At the Mayo Clinic, palliative transport has helped culturally diverse
families carry out end-of-life wishes for their dying children. In one
case, a newborn girl rode 400 miles by ambulance to return to her Amish
community, where she was extubated and died in her parents’ arms, in the
company of her 11 siblings. In another, an 8-month-old Native American
girl traveled 600 miles by air and ground ambulance to her rural tribal
reservation, where she could participate in end-of-life rituals that
could not be done in the hospital...
These trips, which can cost thousands of dollars, are typically offered
free to families, paid for by hospitals or charities. Most children are
taken home, where they transition to receiving care from hospice staff.

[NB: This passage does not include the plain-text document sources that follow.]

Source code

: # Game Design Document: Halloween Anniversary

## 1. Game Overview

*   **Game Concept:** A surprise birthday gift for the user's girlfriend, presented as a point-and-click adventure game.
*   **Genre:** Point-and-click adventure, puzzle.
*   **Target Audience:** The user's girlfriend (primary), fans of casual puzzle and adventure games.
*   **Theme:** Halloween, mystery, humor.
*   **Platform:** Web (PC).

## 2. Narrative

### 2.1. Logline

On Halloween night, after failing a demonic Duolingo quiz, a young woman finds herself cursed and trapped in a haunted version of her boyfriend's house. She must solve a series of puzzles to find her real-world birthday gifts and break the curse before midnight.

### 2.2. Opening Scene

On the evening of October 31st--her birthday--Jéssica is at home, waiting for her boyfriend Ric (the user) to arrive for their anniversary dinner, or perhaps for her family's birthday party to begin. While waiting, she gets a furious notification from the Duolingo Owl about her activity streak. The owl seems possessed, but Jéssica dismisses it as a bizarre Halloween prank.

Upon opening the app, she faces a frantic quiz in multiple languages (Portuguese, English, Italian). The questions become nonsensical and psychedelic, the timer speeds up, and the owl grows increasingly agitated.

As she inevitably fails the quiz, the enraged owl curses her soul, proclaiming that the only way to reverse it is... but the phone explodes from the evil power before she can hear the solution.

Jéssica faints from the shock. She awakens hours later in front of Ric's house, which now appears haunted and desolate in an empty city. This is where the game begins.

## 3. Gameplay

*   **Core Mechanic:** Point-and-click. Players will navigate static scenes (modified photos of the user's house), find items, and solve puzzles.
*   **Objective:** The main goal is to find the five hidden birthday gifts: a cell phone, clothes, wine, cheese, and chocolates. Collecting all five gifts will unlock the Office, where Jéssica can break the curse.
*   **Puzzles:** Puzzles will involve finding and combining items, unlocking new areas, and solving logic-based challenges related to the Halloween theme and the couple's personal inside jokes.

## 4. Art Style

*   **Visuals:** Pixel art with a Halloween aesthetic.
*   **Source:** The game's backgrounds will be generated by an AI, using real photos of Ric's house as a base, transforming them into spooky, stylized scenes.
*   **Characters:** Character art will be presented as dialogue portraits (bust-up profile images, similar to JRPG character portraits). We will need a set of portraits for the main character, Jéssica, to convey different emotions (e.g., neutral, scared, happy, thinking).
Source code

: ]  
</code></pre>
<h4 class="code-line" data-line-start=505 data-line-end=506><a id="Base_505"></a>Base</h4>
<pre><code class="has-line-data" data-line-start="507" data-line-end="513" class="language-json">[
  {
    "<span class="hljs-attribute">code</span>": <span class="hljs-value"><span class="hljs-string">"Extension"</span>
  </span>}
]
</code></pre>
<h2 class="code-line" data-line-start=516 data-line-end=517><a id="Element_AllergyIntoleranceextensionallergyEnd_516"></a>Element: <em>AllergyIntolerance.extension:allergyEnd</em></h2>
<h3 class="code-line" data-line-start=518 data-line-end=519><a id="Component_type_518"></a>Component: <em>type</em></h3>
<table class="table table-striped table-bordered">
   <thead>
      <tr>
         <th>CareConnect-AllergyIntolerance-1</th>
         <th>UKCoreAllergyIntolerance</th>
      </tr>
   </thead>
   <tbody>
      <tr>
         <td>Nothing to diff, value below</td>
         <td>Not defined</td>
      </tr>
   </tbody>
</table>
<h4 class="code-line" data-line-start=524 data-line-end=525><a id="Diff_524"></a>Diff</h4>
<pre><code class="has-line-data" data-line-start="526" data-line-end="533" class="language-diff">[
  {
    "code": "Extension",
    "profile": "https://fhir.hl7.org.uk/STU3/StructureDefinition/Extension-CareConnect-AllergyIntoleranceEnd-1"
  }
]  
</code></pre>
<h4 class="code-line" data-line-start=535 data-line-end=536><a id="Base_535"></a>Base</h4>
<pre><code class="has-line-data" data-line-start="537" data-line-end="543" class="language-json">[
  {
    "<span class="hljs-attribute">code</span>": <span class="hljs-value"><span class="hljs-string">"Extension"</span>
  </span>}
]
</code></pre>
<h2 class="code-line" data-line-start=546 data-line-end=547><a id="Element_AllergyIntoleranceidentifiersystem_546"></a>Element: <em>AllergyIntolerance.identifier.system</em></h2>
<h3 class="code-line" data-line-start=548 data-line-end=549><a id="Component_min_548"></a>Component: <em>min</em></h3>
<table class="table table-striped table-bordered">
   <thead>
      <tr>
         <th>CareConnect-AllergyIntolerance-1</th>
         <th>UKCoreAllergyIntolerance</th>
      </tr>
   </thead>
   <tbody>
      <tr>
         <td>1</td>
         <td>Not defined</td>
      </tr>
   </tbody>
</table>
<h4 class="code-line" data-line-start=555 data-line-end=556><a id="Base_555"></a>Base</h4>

Some go instead to hospice facilities...
And dying at home is not what every family wants. “We
do sometimes overly romanticize the death at home,” Thorvilson
acknowledged. Some parents would much rather have a child die in the
hospital, with familiar nurses at the bedside for medical and emotional
support. Some would rather keep this traumatic experience away from
where they live...
Mayo’s Thorvilson, who has worked closely on a half-dozen palliative
transports, said it’s possible these last-minute trips from ICU to home
could be avoided by earlier referrals to hospice, which might get kids
home sooner. But when children with complex illnesses get sick, she
said, “sometimes it’s hard to know whether this is just another bump in
the road, or whether this is the natural end of the child’s life.”